I wrote 'at least' because I'm not absolutely sure this is correct. However, my 
calculation was:

- TCP_MSS is 1388 and TCP_SND_BUF is 4 * TCP_MSS
- When using full segments (every segment has 1388 bytes of TCP data in it), 
you can thus send 4 segments
- Every segment has TCP headers (20 bytes), IPv4 headers (20 bytes) and 
ethernet headers (14 or 16 bytes) plus the pbuf struct (which is 16 bytes on 
most platforms) Add memory alignment to that (e.g. 8 bytes worst case for 
MEM_ALIGNMENT==4) and you have 80 bytes overhead per segment.
-> 4 segments (1388 bytes + 80 bytes overhead) = 5872 bytes

However, since you turned off nagle, you might end up with many small segments 
sent out, so you have to add 80 bytes for all those small segments, not for 
every TCP_MSS bytes.

> > Without using TCP_OVERSIZE, every write gets its own pbuf, so if you
> call tcp_write with a size != MSS, you risk losing another 72 byte for every
> call of tcp_write that doesn't start a new segment. Added to that, the heap
> needs its own organization structures, so you cannot allocate the full byte
> count configured with MEM_SIZE.
> 
> I am not quite understand the TCP_OVERSIZE.  My current setting is
> TCP_OVERSIZE = TCP_MSS. What does it mean?

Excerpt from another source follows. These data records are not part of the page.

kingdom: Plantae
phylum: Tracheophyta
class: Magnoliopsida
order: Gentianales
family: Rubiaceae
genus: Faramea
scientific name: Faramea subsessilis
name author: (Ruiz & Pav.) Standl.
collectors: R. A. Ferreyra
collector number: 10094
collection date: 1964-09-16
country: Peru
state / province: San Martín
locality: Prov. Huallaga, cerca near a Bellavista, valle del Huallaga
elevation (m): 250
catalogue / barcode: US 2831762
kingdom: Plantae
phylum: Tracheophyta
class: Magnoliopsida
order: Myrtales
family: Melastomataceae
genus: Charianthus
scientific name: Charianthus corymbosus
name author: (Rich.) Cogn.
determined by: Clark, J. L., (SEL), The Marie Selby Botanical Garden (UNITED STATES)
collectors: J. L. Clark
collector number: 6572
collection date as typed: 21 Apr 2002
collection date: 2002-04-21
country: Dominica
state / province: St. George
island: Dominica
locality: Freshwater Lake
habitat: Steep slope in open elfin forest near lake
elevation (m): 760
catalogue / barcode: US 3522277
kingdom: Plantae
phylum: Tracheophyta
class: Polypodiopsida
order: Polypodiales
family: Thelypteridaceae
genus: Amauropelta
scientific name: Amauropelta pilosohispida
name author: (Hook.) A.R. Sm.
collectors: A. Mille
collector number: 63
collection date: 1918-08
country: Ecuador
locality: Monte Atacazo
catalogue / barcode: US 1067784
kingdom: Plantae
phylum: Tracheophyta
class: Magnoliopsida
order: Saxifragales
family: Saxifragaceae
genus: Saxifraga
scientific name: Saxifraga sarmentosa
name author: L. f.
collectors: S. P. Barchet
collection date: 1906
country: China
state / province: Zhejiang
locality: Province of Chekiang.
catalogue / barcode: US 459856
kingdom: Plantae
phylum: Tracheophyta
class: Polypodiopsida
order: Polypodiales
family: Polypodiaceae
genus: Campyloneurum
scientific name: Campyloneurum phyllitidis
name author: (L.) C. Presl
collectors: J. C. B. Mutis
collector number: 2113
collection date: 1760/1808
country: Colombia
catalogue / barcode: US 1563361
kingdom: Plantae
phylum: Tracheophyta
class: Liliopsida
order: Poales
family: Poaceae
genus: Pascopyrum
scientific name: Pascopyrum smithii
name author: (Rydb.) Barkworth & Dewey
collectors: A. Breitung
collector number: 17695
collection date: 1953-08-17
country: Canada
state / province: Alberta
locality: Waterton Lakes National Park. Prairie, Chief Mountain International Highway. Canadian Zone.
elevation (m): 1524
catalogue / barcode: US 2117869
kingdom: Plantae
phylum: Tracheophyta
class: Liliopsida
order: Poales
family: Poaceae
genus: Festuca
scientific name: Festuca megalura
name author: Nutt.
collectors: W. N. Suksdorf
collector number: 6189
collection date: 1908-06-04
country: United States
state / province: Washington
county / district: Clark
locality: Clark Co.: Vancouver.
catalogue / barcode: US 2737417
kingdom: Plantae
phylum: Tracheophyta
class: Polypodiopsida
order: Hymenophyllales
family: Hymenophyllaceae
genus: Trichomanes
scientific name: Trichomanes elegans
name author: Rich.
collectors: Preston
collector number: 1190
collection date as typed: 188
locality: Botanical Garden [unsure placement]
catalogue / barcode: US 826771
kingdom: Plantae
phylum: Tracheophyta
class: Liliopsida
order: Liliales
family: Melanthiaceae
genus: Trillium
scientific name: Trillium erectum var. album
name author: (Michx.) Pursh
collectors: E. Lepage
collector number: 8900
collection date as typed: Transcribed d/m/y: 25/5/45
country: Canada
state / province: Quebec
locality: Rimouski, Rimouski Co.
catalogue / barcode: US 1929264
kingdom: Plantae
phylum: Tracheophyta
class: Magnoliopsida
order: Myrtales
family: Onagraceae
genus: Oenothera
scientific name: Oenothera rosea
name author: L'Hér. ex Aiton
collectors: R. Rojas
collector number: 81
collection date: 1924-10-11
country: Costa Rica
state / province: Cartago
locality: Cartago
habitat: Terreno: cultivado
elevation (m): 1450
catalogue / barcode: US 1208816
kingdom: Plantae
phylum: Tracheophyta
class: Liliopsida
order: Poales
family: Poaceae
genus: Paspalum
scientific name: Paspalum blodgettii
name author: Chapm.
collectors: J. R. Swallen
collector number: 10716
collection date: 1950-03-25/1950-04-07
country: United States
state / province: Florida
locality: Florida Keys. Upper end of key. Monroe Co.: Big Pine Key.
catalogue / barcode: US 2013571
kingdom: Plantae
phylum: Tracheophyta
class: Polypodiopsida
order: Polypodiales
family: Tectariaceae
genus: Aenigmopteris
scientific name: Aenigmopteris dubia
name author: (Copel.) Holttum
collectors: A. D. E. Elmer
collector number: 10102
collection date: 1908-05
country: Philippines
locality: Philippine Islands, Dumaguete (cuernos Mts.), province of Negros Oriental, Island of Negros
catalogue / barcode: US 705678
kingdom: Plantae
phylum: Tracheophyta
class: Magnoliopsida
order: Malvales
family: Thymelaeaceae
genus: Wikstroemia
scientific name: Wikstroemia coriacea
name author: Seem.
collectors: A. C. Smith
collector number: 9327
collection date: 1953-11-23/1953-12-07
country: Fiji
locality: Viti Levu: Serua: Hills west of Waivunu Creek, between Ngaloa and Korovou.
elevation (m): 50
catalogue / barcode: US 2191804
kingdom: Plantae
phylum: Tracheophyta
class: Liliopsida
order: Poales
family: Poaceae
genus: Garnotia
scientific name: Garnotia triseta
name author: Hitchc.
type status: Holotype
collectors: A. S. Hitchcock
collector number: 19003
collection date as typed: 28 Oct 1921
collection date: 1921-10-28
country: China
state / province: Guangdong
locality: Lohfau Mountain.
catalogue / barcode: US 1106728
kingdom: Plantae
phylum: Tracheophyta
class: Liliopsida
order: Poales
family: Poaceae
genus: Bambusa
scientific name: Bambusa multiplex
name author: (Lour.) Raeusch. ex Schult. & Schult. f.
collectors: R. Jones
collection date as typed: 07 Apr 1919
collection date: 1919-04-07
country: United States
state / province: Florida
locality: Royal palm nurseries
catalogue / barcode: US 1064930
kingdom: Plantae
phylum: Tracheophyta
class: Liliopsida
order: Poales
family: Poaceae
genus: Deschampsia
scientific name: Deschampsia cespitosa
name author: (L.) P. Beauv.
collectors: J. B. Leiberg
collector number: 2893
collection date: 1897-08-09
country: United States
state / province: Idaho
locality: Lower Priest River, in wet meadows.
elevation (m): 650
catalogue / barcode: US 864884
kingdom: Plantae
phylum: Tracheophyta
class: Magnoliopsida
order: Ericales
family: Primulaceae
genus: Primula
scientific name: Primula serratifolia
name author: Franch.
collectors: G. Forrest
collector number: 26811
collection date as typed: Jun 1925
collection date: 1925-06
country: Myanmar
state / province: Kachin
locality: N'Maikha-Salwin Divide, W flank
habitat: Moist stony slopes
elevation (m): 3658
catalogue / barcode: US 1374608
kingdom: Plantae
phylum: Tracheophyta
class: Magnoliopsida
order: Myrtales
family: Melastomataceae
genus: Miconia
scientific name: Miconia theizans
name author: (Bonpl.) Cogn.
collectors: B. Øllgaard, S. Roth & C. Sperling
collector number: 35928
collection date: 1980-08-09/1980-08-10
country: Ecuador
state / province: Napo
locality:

That doesn't really make sense with nagle disabled. TCP_OVERSIZE assumes that 
nagle is enabled (the default) so most segments sent out will have the size of 
MSS. Now the old code created a pbuf for every call to tcp_write, which 
resulted in a linked list of pbufs per segment when calling tcp_write with 
small chunks of data. TCP_OVERSIZE instead allocates a pbuf of the configured 
size (TCP_MSS in your case) and fills in data into that single pbuf over 
multiple calls of tcp_write. It tracks the usage and trunkates the pbuf on 
sending if it isn't full. That way, we avoid pbuf chains with nagle enabled.

However, with nagle disabled, this results in every single segment you send out 
taking ~1468 bytes (1388+80) off the heap (and remember with nagle disabled, 
every call to tcp_output leads to sending everything in pcb->unsent). So with 
nagle disabled, I'd set TCP_OVERSIZE to 0.

> What's
> the idea TCP_OVERSIZE setting to archive minimum memory use without
> worrying about my segment get fragmented?

Now I don't understand what you mean by a fragmented segment, but the best way 
to ensure a segment only consists of one single pbuf while still not wasting 
memory is to only call tcp_write once per segment (so that would mean you have 
to gather all necessary data in an extra buffer before passing it to lwIP).

> Yes, this I understand. I will separably count my other mem_alloc() uses.

Also, make sure you don't use PBUF_RAM for RX pbufs - use PBUF_POOL instead.